Despite falls from Glenn and Hano, Sakti, a sophomore transfer from William & Mary with a career high of 9.875 on beam, starred in her UCLA debut with 9.95. She shocked Waller when she made eye contact with her teammates during her routine, shedding the quiet persona she had when she showed up on campus. When Sakti stuck her dismount, she jumped in the air with excitement and rushed to give her teammates high-fives.

“It was so fun and amazing, and I’m so glad to have made this change with this amazing family that I have,” Sakti said. “I just believed in my coaches and my teammates and the trust that we have … that’s what helped me believe in myself.”

Ross followed with a matching score to salvage the rotation.
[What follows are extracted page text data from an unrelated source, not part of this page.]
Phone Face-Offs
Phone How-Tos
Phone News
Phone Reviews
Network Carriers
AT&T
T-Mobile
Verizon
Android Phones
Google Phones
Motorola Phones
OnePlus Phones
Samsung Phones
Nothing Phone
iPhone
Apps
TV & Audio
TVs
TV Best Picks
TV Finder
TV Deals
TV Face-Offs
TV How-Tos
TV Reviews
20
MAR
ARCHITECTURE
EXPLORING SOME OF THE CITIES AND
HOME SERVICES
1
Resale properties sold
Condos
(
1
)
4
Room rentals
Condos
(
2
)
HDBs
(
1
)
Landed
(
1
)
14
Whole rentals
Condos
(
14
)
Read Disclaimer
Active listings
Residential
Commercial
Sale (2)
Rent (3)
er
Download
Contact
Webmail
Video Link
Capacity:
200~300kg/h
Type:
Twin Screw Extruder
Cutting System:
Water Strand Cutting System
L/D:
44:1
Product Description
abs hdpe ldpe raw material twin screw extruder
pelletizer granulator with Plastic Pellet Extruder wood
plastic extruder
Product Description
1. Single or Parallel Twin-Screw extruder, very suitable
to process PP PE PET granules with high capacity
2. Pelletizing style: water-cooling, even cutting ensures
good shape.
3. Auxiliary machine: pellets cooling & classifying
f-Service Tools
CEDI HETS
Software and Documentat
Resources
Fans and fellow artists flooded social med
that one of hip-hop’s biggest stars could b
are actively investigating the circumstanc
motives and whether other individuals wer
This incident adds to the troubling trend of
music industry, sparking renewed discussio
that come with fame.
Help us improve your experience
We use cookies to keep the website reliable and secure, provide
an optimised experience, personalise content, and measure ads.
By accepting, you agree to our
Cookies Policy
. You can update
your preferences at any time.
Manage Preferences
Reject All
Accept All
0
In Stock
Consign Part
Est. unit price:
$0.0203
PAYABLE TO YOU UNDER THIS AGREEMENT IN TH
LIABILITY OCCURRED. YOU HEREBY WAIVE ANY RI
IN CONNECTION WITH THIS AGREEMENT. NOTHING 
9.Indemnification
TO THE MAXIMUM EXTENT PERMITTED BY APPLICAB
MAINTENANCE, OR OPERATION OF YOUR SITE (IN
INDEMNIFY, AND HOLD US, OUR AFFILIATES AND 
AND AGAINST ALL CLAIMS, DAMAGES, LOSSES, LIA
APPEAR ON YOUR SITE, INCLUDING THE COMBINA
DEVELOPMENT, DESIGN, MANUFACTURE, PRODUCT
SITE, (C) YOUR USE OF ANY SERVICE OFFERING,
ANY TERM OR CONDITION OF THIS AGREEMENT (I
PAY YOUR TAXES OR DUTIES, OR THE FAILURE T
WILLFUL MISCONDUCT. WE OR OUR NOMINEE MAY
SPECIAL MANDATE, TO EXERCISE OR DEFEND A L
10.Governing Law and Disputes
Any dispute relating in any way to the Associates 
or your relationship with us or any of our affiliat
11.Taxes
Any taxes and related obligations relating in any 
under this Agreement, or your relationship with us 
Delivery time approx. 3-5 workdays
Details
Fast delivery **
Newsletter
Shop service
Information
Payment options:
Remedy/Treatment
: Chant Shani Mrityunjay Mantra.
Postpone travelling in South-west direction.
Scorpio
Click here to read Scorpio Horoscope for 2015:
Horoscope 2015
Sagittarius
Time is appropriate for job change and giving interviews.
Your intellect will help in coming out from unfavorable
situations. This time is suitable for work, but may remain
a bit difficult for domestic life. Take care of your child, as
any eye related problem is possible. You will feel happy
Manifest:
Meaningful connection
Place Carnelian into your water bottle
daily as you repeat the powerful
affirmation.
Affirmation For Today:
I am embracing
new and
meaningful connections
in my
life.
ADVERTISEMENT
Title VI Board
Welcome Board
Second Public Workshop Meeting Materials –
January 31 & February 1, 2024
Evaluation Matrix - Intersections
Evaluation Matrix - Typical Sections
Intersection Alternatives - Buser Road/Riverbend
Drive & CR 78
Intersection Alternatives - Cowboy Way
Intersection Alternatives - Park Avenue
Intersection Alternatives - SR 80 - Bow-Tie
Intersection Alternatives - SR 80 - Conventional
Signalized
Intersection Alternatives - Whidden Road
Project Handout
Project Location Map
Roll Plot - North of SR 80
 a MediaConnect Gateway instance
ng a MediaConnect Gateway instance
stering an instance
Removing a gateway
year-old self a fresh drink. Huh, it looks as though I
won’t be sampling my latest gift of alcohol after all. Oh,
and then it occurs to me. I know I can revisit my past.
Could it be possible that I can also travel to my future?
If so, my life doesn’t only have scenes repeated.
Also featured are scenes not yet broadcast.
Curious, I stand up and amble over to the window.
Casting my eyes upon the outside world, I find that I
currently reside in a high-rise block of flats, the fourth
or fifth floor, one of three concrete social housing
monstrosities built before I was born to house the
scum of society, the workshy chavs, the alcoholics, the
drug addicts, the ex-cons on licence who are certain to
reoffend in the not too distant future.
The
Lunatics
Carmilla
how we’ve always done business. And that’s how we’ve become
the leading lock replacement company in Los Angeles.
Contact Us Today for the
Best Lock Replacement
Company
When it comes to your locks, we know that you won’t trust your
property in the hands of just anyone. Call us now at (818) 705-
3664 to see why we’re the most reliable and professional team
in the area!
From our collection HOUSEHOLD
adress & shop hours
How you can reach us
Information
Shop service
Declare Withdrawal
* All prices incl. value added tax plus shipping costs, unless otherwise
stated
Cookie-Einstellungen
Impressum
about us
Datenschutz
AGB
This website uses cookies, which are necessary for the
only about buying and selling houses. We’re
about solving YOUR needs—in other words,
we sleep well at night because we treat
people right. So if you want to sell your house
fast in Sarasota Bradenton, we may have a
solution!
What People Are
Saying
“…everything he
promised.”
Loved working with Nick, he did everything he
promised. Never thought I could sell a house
“I feel like our energy never let down, and that’s what helped, especially when we got into that tricky situation on beam with the first two people falling,” Ross said. “Our beam lineup is so new, and to see people perform after the falls at the beginning, it was really cool to see that comeback.”

The senior edged out Oklahoma’s Maggie Nichols, the two-time defending NCAA all-around champion, for the all-around title, winning with 39.725 to Nichols’ 39.625.

The Bruins, who quickly began a new streak of 49-point scores on floor (49.425) and vault (49.225), hope to come back stronger for their home opener Jan. 13 against Boise State.